Leroy & Stitch

I’ve figured that three types of people exist in relation to Leroy and Stitch, the latest Lilo and Stitch direct-to-video sequel put out by the fine folks at Walt Disney Television Animation. The first group won’t buy or watch it if you paid them. They hate direct-to-video sequels, especially those by Disney, and equate them with crack: bad for you personally but also bad for society in general. It won’t matter if someone tells them it is good, they aren’t going to soil their DVD players. The second group will buy it regardless of anything I or anyone else says. They love the characters and find the whole thing as harmless, wholesome fun for their children, with a good moral tacked on to boot. They buy it right when it comes out or the first time they are in Wal-Mart and notice it on the end cap. The third group, a small group I think, may buy or watch this movie, but only if it is surprisingly good. They need to be convinced that there is something unusual here, but if it is, they will pony up. So, is Leroy and Stitch that type of movie? Hell no. Leroy and Stitch is actually not technically direct-to-video. It made one appearance on the Disney Channel the week before it was released, a commercial of sorts. If you had the misfortune to watch it for free, my condolences on your wasted time and brain cells, but at least you didn’t shell about any money for this crapola. I’m not sure this sets a new low for Disney sequels, but they will be hard pressed to get too much worse than this without drawing stick figures and hiring bums to do the voices.

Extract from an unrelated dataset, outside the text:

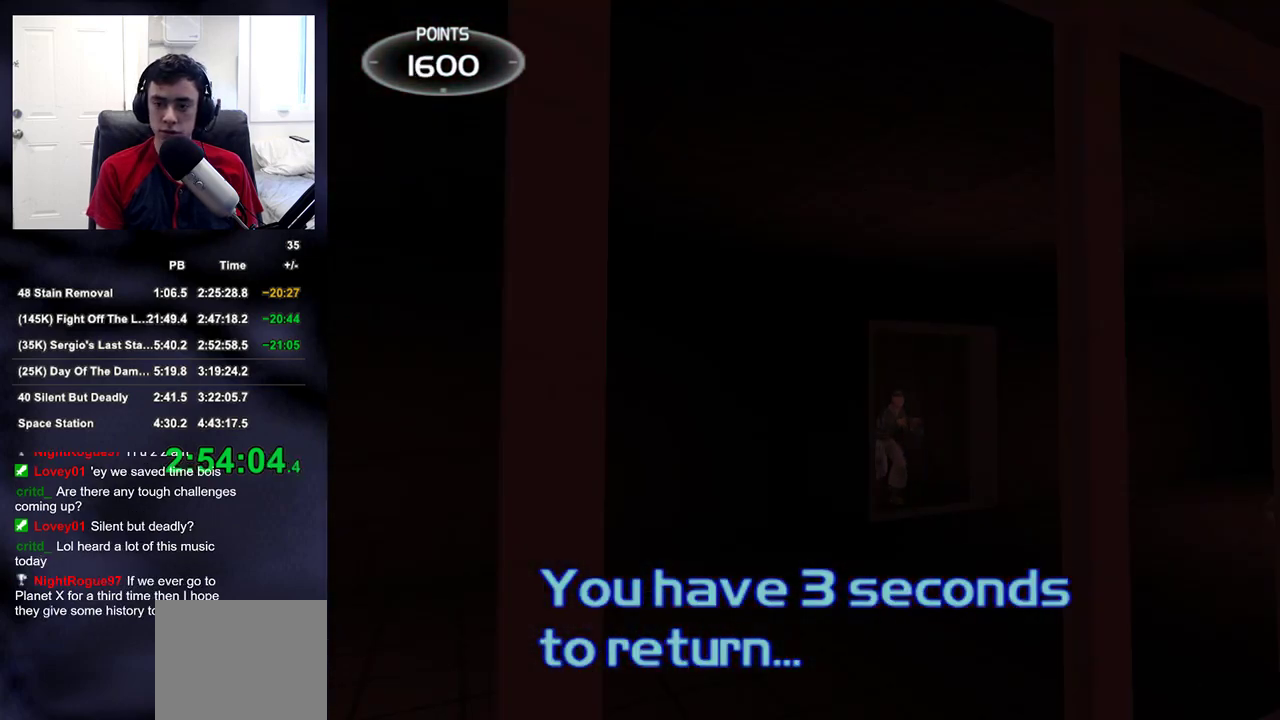
{"buttons": [], "left_stick": "right", "right_stick": "left", "events": [[100, "right_stick", "center"], [417, "right_stick", "left"]]}
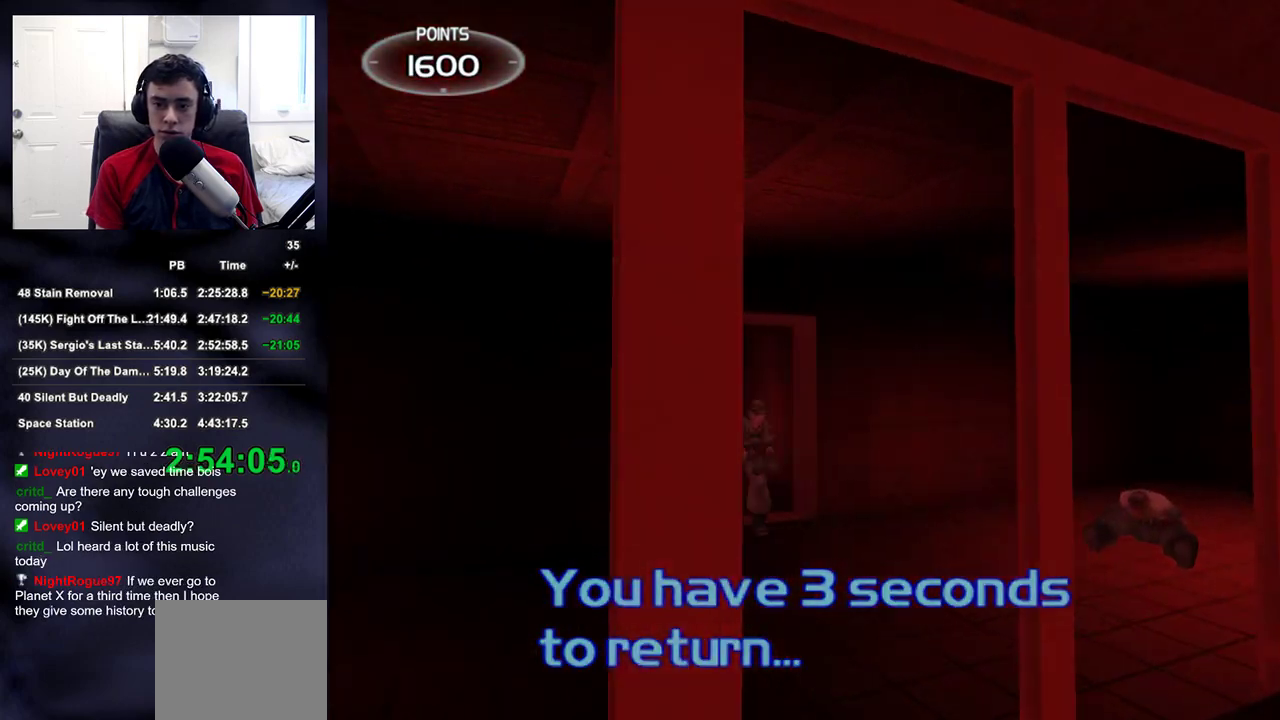
{"buttons": [], "left_stick": "up-right", "right_stick": "center", "events": [[317, "right_stick", "center"], [383, "left_stick", "up-right"]]}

Lilo (voiced by Daveigh Chase) and her alien buddy Stitch (Chris Sanders) have spent most of their time on the Disney Channel “Lilo and Stitch” television series collecting the other 625 experiments created by Jumba (David Ogden Stires, who will, literally, do anything Disney asks him) prior to his creation of Stitch. Stitch himself is known as Experiment 626. So, what probably started as a random number in the original (and pretty darn good) Lilo and Stitch movie becomes the shaky basis for a few years of weekly channel filler. Anyway, at the beginning of Leroy and Stitch, Lilo and her friends are getting rewarded by the Galactic Alliance. They will all be placed in different corners of the galaxy in jobs they’ve always wanted. Of course, the flip side is that they won’t be together and after the big deal they made about “ohana means family” in the first movie, you’d think Stitch would never leave Lilo. Wrong. There is money to be made, so anything goes!

Jumba goes back to the laboratory and is forced by an evil genius hamster (ahem) to create another Stitch like character. The alien comes out and is dubbed Leroy. Why? So they can call the movie Leroy and Stitch, that’s why. Not only is there one Stitch-like evil alien running around, the hamster (ahem) has a cloning machine and soon, there are hundreds. The galaxy is in danger of being ruled by an evil hamster (ahem) so what is Lilo going to do? She’s putting the band back together. Well, not a band exactly, but while watching this movie you may start dreaming of much better movies, like the Blues Brothers.

I really liked the original movie Lilo and Stitch. It was beautiful hand-drawn lush feel. It also had a nice moral about how people want to belong, feel wanted, be part of a family. This sequel is a pile of crap. It was produced by Walt Disney Television Animation and even for television work, it looks cheap and flat. Every scene has a very mediocre washed out background with no movement and one or two characters who don’t move until absolutely required and then usually it’s only the mouth. You don’t have to have good animation to be entertaining. “The Simpsons” routinely rises above their amateur looking animation with witty writing and crack timing. Here there is just that well worn chestnut from the back of the DVD case, “our friends discover that one place they all truly belong is together.”

Now, don’t get me wrong. I realize that this stuff is for kids. It’s really just a slightly longer television show. But, seriously, look in your DVD collection and see if you have any missing classics. Do you have Pooh, Belle, and Dumbo? What about the one where the dog dies at the end? What about either movie about the chocolate factory and its sadistic owner? You must be missing something in your collection, and I'm telling you to go buy that, not this. This is not good, group three. It’s just not any good. In keeping with the slapdash cheap feel of the movie itself, the extras are pretty slapdash and cheap. They add a “previously un-seen” episode of the “Lilo and Stitch” television series. I guess if you’ve bought the disc and watched the movie and enjoyed it, that would be a nice bonus. Other than that is a pretty lame game that you play using the arrow keys on your remote. Even my nine year old said it wasn’t very good. That’s pretty much all there is on the disc. Although you get some trailers for movies you should probably have bought instead of this one.